There is another reason why the northern part of the State is preferable. Chicago of itself is, and will be, something of a market for produce; but it is the best spot in the whole State, to carry produce to be transported to a northern market. From this, it is carried all the way by water to New-York city; and the distance is no greater than from the middle and lower parts of the State to New-Orleans, and the expense of transportation the same.

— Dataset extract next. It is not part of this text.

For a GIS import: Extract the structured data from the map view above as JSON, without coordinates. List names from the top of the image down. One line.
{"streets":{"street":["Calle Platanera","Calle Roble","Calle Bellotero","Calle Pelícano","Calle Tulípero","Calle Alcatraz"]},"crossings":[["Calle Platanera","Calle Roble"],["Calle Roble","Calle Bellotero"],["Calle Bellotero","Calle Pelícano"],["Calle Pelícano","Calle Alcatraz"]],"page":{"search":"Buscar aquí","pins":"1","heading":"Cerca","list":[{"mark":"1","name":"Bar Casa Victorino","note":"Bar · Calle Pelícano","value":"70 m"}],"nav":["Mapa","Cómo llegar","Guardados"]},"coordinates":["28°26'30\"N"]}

But after all, there is no such place as a perfect elysium on earth; and to this bright picture of the new world, there must be added some slight shades. In the first place there are many prairie wolves all over the country, so that it is almost impossible to keep sheep. In travelling over the country, I have started half a dozen in a day; they did not appear to be very wild; but they seldom or never attack a man, unless retreat is cut off, or sorely pressed by hunger. They are of a brown color, and of the size of a large dog. The men have a good deal of sport in running them down, and killing them.—They take a stick, mount a fleet horse, soon come up with them, and knock them on the head.

A man on Fox river told me he made a wolf pen over a cow that got accidentally killed, and caught twelve wolves in one week! As the country becomes settled they will disappear. There are but few bears; the country is too open for them. I had one or two meals of bear meat, but it is not at all to my taste. Then, there are the prairie rattlesnakes, about a foot long. Their bite is not considered very dangerous. There is a weed, growing universally on the prairie, that is a certain cure for it. They are not, however, plenty. Men told me, that they had passed a whole year without seeing one.